RECORDS FOR THIS EXERCISE START

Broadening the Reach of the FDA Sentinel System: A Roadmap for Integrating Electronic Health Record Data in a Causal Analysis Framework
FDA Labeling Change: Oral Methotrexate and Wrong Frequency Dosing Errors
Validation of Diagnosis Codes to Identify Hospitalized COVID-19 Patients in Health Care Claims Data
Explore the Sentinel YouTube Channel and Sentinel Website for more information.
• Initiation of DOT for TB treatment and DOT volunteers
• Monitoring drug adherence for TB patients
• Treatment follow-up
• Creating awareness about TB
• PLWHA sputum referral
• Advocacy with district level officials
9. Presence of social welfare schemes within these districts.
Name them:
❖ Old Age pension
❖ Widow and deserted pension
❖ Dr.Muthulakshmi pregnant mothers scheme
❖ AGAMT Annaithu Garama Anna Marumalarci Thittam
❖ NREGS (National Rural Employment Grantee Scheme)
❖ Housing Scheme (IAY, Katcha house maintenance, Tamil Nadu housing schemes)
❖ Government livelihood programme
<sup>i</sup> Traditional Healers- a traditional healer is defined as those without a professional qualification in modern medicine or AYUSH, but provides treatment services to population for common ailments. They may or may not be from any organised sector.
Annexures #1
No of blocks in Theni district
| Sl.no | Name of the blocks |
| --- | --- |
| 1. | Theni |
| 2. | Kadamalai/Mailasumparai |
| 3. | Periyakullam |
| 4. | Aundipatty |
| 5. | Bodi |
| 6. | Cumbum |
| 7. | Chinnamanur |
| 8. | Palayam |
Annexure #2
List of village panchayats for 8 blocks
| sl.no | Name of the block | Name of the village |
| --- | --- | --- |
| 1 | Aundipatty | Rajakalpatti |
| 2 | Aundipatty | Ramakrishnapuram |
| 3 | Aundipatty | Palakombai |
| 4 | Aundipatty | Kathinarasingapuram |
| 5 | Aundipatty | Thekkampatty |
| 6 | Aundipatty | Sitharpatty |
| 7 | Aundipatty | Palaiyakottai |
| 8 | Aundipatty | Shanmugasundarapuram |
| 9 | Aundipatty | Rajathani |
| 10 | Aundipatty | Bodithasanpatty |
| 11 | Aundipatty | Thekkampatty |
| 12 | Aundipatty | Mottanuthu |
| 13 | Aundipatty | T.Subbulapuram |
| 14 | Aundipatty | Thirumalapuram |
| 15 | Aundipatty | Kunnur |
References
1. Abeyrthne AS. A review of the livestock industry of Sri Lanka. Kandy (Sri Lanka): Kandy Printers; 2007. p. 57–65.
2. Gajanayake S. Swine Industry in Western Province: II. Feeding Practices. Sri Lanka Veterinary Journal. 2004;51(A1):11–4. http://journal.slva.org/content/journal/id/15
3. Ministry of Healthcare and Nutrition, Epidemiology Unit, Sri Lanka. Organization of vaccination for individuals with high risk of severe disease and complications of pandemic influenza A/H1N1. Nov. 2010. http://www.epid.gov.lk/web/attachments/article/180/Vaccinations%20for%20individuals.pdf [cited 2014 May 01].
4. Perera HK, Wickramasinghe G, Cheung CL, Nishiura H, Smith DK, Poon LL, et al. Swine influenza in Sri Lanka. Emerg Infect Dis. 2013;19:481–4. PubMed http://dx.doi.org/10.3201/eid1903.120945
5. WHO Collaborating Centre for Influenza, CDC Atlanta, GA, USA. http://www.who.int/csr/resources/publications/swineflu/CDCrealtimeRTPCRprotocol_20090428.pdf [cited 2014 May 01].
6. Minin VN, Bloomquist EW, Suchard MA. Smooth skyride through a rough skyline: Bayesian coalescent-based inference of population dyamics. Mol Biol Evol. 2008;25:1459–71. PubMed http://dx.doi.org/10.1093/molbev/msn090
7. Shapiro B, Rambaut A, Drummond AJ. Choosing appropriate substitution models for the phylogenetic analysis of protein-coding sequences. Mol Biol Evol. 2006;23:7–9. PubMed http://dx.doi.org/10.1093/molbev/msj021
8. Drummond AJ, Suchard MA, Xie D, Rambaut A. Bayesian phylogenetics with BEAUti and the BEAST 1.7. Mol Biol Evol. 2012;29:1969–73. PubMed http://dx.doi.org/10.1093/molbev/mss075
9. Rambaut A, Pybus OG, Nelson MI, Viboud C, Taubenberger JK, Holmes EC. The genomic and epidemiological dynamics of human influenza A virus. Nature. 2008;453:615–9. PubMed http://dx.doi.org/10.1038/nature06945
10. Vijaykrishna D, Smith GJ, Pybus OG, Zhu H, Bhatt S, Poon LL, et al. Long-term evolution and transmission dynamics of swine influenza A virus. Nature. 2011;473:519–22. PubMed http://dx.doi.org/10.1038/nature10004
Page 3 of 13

RECORDS FOR THIS EXERCISE END

Every record above needs to be given again exactly.

Broadening the Reach of the FDA Sentinel System: A Roadmap for Integrating Electronic Health Record Data in a Causal Analysis Framework
FDA Labeling Change: Oral Methotrexate and Wrong Frequency Dosing Errors
Validation of Diagnosis Codes to Identify Hospitalized COVID-19 Patients in Health Care Claims Data
Explore the Sentinel YouTube Channel and Sentinel Website for more information.
• Initiation of DOT for TB treatment and DOT volunteers
• Monitoring drug adherence for TB patients
• Treatment follow-up
• Creating awareness about TB
• PLWHA sputum referral
• Advocacy with district level officials
9. Presence of social welfare schemes within these districts.
Name them:
❖ Old Age pension
❖ Widow and deserted pension
❖ Dr.Muthulakshmi pregnant mothers scheme
❖ AGAMT Annaithu Garama Anna Marumalarci Thittam
❖ NREGS (National Rural Employment Grantee Scheme)
❖ Housing Scheme (IAY, Katcha house maintenance, Tamil Nadu housing schemes)
❖ Government livelihood programme
<sup>i</sup> Traditional Healers- a traditional healer is defined as those without a professional qualification in modern medicine or AYUSH, but provides treatment services to population for common ailments. They may or may not be from any organised sector.
Annexures #1
No of blocks in Theni district
| Sl.no | Name of the blocks |
| --- | --- |
| 1. | Theni |
| 2. | Kadamalai/Mailasumparai |
| 3. | Periyakullam |
| 4. | Aundipatty |
| 5. | Bodi |
| 6. | Cumbum |
| 7. | Chinnamanur |
| 8. | Palayam |
Annexure #2
List of village panchayats for 8 blocks
| sl.no | Name of the block | Name of the village |
| --- | --- | --- |
| 1 | Aundipatty | Rajakalpatti |
| 2 | Aundipatty | Ramakrishnapuram |
| 3 | Aundipatty | Palakombai |
| 4 | Aundipatty | Kathinarasingapuram |
| 5 | Aundipatty | Thekkampatty |
| 6 | Aundipatty | Sitharpatty |
| 7 | Aundipatty | Palaiyakottai |
| 8 | Aundipatty | Shanmugasundarapuram |
| 9 | Aundipatty | Rajathani |
| 10 | Aundipatty | Bodithasanpatty |
| 11 | Aundipatty | Thekkampatty |
| 12 | Aundipatty | Mottanuthu |
| 13 | Aundipatty | T.Subbulapuram |
| 14 | Aundipatty | Thirumalapuram |
| 15 | Aundipatty | Kunnur |
References
1. Abeyrthne AS. A review of the livestock industry of Sri Lanka. Kandy (Sri Lanka): Kandy Printers; 2007. p. 57–65.
2. Gajanayake S. Swine Industry in Western Province: II. Feeding Practices. Sri Lanka Veterinary Journal. 2004;51(A1):11–4. http://journal.slva.org/content/journal/id/15
3. Ministry of Healthcare and Nutrition, Epidemiology Unit, Sri Lanka. Organization of vaccination for individuals with high risk of severe disease and complications of pandemic influenza A/H1N1. Nov. 2010. http://www.epid.gov.lk/web/attachments/article/180/Vaccinations%20for%20individuals.pdf [cited 2014 May 01].
4. Perera HK, Wickramasinghe G, Cheung CL, Nishiura H, Smith DK, Poon LL, et al. Swine influenza in Sri Lanka. Emerg Infect Dis. 2013;19:481–4. PubMed http://dx.doi.org/10.3201/eid1903.120945
5. WHO Collaborating Centre for Influenza, CDC Atlanta, GA, USA. http://www.who.int/csr/resources/publications/swineflu/CDCrealtimeRTPCRprotocol_20090428.pdf [cited 2014 May 01].
6. Minin VN, Bloomquist EW, Suchard MA. Smooth skyride through a rough skyline: Bayesian coalescent-based inference of population dyamics. Mol Biol Evol. 2008;25:1459–71. PubMed http://dx.doi.org/10.1093/molbev/msn090
7. Shapiro B, Rambaut A, Drummond AJ. Choosing appropriate substitution models for the phylogenetic analysis of protein-coding sequences. Mol Biol Evol. 2006;23:7–9. PubMed http://dx.doi.org/10.1093/molbev/msj021
8. Drummond AJ, Suchard MA, Xie D, Rambaut A. Bayesian phylogenetics with BEAUti and the BEAST 1.7. Mol Biol Evol. 2012;29:1969–73. PubMed http://dx.doi.org/10.1093/molbev/mss075
9. Rambaut A, Pybus OG, Nelson MI, Viboud C, Taubenberger JK, Holmes EC. The genomic and epidemiological dynamics of human influenza A virus. Nature. 2008;453:615–9. PubMed http://dx.doi.org/10.1038/nature06945
10. Vijaykrishna D, Smith GJ, Pybus OG, Zhu H, Bhatt S, Poon LL, et al. Long-term evolution and transmission dynamics of swine influenza A virus. Nature. 2011;473:519–22. PubMed http://dx.doi.org/10.1038/nature10004
Page 3 of 13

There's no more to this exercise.